(Activity):
Answer these from the passage on workplace stress below:
(a) What does the American Psychological Association name as the number one cause of stress in the United States?
(b) What did stress-related healthcare and missed work cost employers in 2014?
(c) On average, how many minutes of productivity per week did each Aetna participant gain?

(Passage shown):
Research has shown that an engaged workforce is a productive workforce, Yet, faced with multiple demands, information glut, and an expectation that team members be available 24/7, for many, work has become more about a list of to-dos rather than a meaningful and passionate experience. In fact, according to the American Psychological Association, job pressure is the number one cause of stress in the United States.
The Cost of Stress
Stress reduces employee engagement, limits productivity and breakthrough thinking, and  may create conflicts among team members.

It’s also expensive. In 2014 alone, the cost to employers in stress-related healthcare and missed work was $300 billion. Although it is the individual’s responsibility for how he or she relates to pressure– the energy of change–if you want your associates to be engaged, high performing, and healthy, you need to create an environment that supports wellbeing.

Mindfulness Meditation and Yoga Programs and Their Impact on Productivity
1)Many large organizations, such as Aetna, Google, Goldman Sachs and Best Buys are offering mindfulness meditation and/or yoga programs to help employees at all levels deal with often overwhelming pressure. At Aetna, more than one-quarter of the company’s work force of 50,000 has participated in at least one class, and those who have report, on average, a 28 percent reduction in their stress levels, a 20 percent improvement in sleep quality and a 19 percent reduction in pain.
They also became more effective on the job, gaining an average of 62 minutes per week of productivity each, which Aetna estimates is worth $3,000 per employee per year. Demand for the programs continues to rise; every class is overbooked.

(Given information):
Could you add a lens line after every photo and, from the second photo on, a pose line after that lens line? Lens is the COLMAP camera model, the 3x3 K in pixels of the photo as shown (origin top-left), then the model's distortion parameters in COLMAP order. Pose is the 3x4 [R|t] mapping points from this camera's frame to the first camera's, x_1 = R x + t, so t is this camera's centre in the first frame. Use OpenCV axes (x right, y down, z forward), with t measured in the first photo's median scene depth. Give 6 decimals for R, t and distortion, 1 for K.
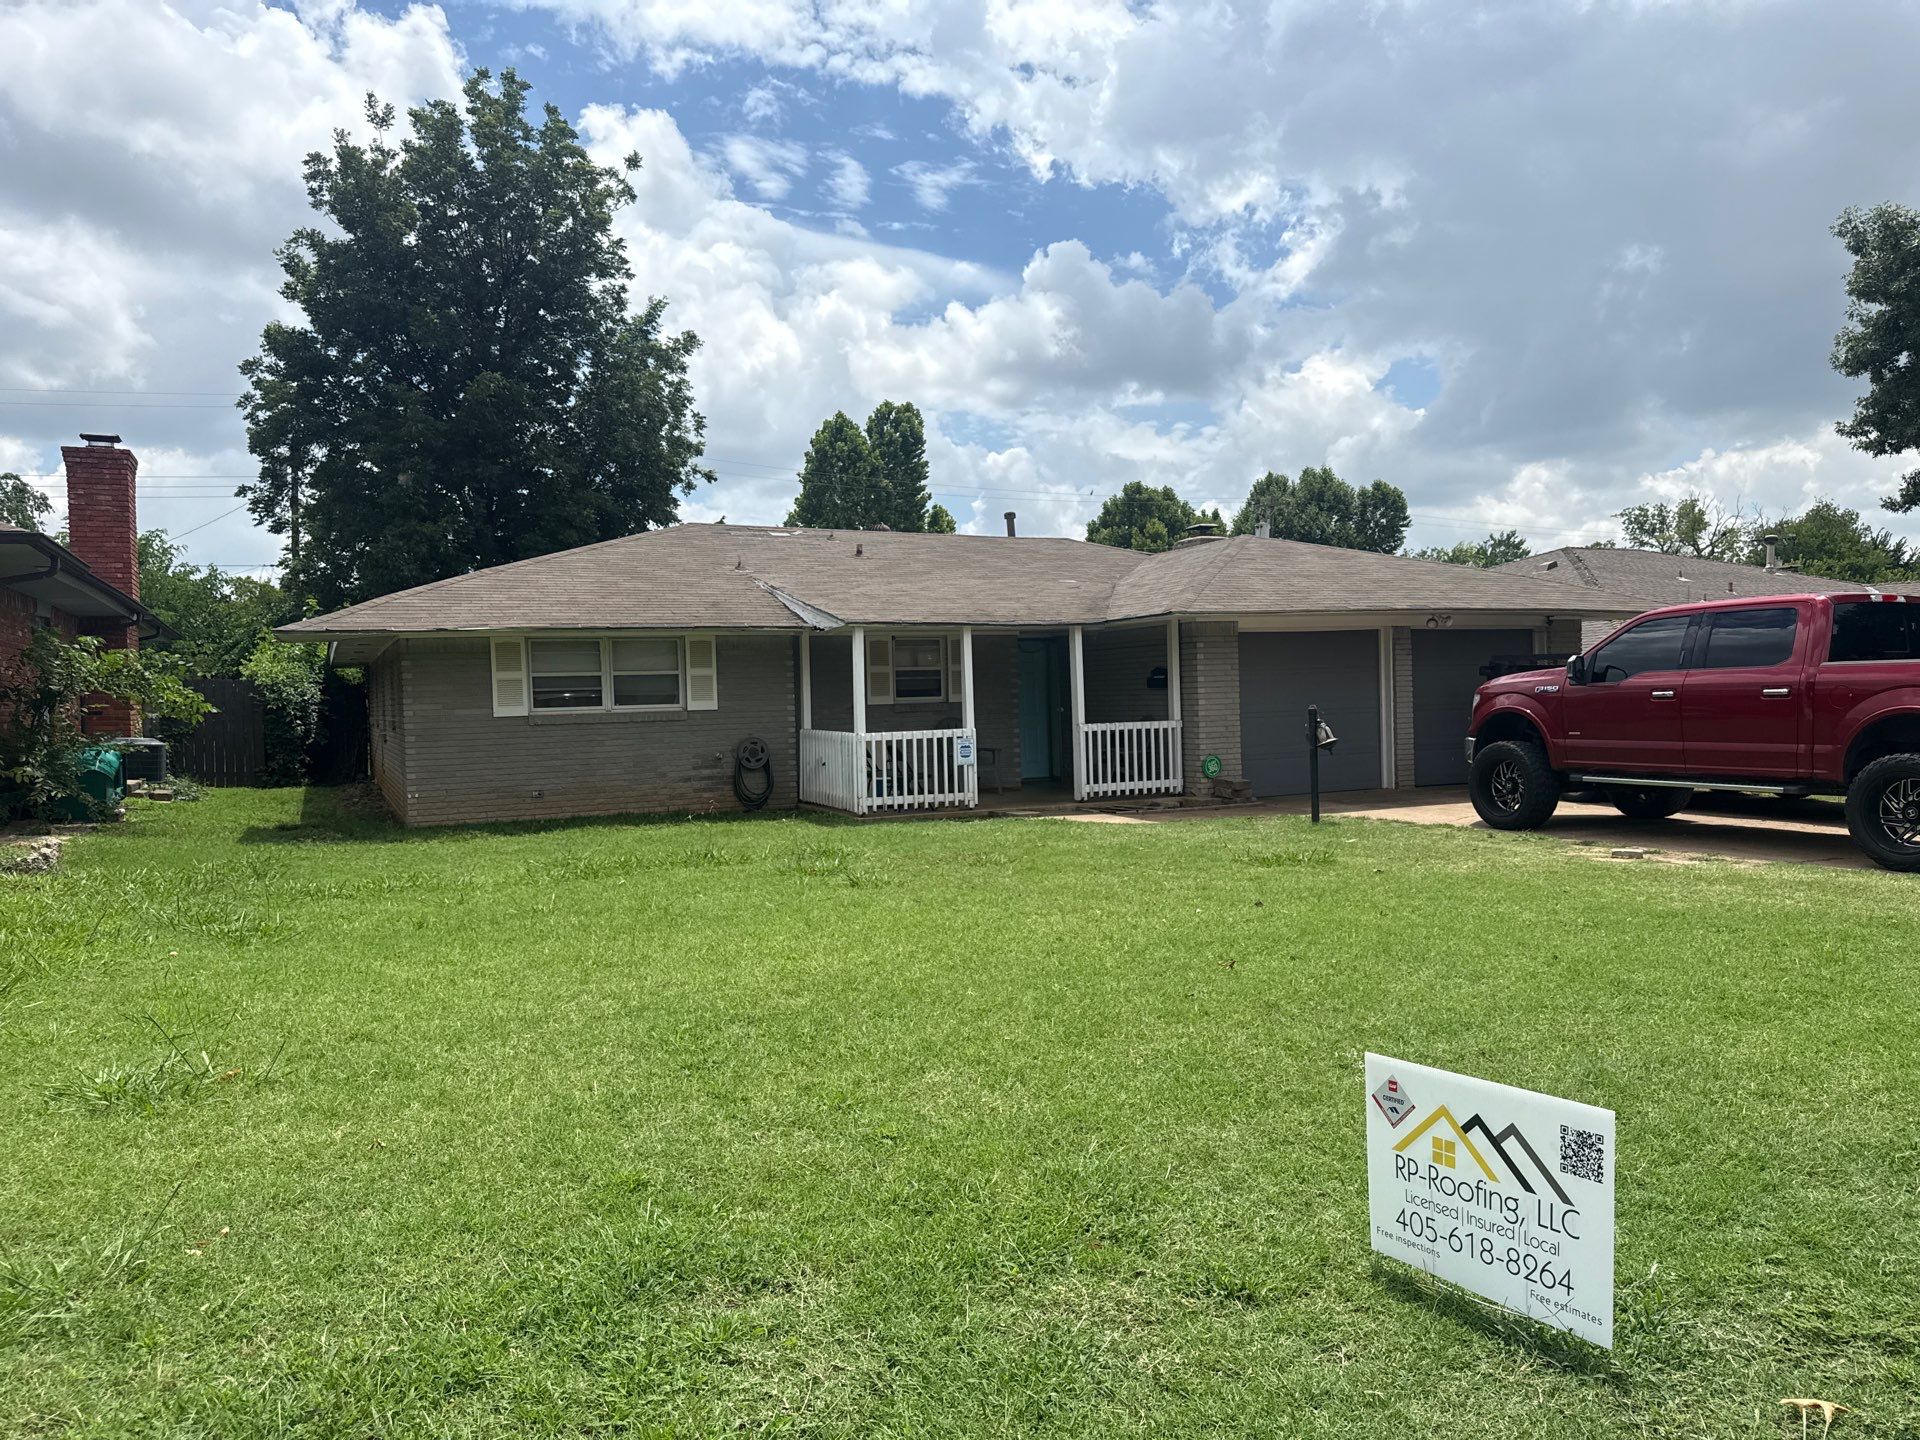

(Output for this exercise):
(a) Job pressure.
(b) $300 billion.
(c) 62 minutes.